Após conter o aumento do número de mortes (quase 26 mil) e desafogar o sistema de saúde, em especial da região Norte, a Itália começa a contar as perdas de quase dois meses de estagnação e a preparar a reabertura. O premier Giuseppe Conte deve anunciar até amanhã um cronograma da retomada, prevista para o dia 4 de maio. A abertura será gradual ao longo do próximo mês.
O país foi pioneiro ao decretar o confinamento de toda a população e deverá ser o mais afetado economicamente na Europa. Segundo projeção do Fundo Monetário Internacional (FMI), a redução do PIB italiano no primeiro semestre deste ano deve chegar a 15%, nível de economia de guerra, a queda mais acentuada entre os países ricos.
Terceira economia da União Européia, a Itália terá pela frente o seu maior desafio desde a Segunda Guerra: um a cada dois trabalhadores (um total de 23 milhões) solicitou ajuda a um dos programas lançados pelo governo para socorrer a população na pandemia. Estima-se que a pobreza seja uma ameaça real a 10 milhões dos 60 milhões de italianos, em especial no Sul, mais atrasado e onde os efeitos do confinamento já são sentidos desde meados do último mês. Muitos na região passaram a viver de doações. Um vídeo gravado em Bari, de um casal desesperado que gritava na rua por não ter dinheiro para comer, viralizou.
RISCO DE FORTALECER A MÁFIA
Outro aspecto discutido nos últimos dias é que a crise provocada pelo coronavírus fortalecerá as máfias se o governo não apertar os sistemas de controle, fenômeno registrado em emergências no passado, como nos terremotos que atingiram o centro do país na última década. Procuradores antimáfia alertaram que o cenário é propício ao crime organizado: com a falta de liquidez, o desemprego e a quebra de muitos pequenos e médios negócios, a máfia encontra uma boa oportunidade para expandir sua atuação na economia formal (para lavar dinheiro) e recrutar novos quadros através do socorro financeiro.

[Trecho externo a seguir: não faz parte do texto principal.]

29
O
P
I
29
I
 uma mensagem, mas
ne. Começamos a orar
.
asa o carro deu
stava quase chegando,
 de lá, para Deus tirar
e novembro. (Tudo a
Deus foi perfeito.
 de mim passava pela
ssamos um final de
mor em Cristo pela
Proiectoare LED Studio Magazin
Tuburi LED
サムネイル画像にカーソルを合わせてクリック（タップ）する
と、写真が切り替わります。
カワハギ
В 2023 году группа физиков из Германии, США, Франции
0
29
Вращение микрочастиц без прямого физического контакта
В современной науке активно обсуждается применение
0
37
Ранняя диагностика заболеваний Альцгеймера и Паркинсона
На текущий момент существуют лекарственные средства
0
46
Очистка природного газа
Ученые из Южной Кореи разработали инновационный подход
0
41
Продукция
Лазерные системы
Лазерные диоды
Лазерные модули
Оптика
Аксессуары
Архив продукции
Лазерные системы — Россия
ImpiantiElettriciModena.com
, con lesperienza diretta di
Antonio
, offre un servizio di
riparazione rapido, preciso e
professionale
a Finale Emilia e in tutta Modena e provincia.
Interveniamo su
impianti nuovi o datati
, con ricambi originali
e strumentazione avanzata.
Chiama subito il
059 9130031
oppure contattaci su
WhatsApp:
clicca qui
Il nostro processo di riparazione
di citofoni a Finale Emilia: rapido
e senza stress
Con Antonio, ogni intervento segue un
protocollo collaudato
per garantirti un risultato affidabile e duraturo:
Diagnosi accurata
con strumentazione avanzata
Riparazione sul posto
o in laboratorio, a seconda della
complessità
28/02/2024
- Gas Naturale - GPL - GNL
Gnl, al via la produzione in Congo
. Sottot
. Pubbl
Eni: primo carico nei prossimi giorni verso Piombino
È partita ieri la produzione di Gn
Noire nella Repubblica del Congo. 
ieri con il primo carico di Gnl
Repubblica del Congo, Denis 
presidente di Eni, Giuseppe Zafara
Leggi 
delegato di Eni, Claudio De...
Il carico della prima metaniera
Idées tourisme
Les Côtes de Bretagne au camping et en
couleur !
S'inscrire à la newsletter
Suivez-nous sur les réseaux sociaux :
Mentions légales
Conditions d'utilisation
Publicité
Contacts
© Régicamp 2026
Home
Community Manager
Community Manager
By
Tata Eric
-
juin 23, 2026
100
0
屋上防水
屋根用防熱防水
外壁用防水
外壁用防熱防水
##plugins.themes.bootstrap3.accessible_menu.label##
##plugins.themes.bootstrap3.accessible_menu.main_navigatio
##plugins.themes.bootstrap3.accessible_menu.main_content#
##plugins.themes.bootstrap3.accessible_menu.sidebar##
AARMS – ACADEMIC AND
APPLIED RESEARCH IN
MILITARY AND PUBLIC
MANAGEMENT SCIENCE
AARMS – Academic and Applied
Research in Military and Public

Descrente das analogias históricas, o historiador Emilio Gentile não é otimista. Acha pouco provável que os políticos italianos aprendam algo com a crise, mas tem expectativas diferentes em relação ao povo: - Espero realmente que os italianos consigam tirar algum aprendizado do sacrifício feito por tantos médicos, profissionais de enfermagem e por tanta gente que morreu na solidão. Tomara que a tragédia gere uma duradoura solidariedade coletiva.